Pareillement la peinture a renoncé à l’abstraction des objets isolés. Elle s’est aperçue que la nature ne lui fournissait pas des arbres tout faits, ni des personnages, mais seulement des vibrations lumineuses, qu’il appartenait à l’esprit de ranger ensuite selon ses lois et ses coutumes. Au lieu d’anticiper sur de tels jugements et d’indiquer à l’avance les règles de cette classification, il lui a paru meilleur de donner la sensation telle quelle. C’est pourquoi elle a rejeté la superstition des contours définis et le procédé des ombres noires, bon seulement pour le dessin. Elle a poussé fort loin l’étude des couleurs, qui sont de son domaine particulier, jusqu’à les analyser en leurs éléments, comme à l’aide d’un prisme. C’est cette représentation d’un ton composé à l’aide de plusieurs tons simples qu’on assigne souvent comme caractère distinctif à l’impressionnisme ; elle n’en définit qu’une partie, qu’on a mieux appelée divisionnisme ou pointillisme. Elle n’est pas indispensable. L’impressionnisme est la peinture des impressions, prises sur le vif et reportées directement sur la toile.

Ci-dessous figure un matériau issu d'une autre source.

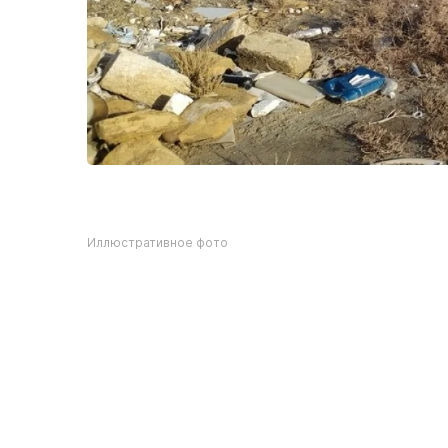
Иллюстративное фото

Comme le symbolisme, il ne se rapporte qu’au témoignage des sens ; il n’y a plus de conventions, ni de propositions ; le tout pour l’artiste est de voir, comme pour le poète de sentir ; délivré de tout raisonnement préalable, il n’en saisira que mieux la raison des apparences colorées, qui est leur action réciproque et perpétuelle. En ses tableaux, il montrera un aspect total de la nature, d’où ne seront exclus ni la transparence de l’air, ni le reflet du ciel : un incident particulier, dans l’éternel débat des rayons lumineux.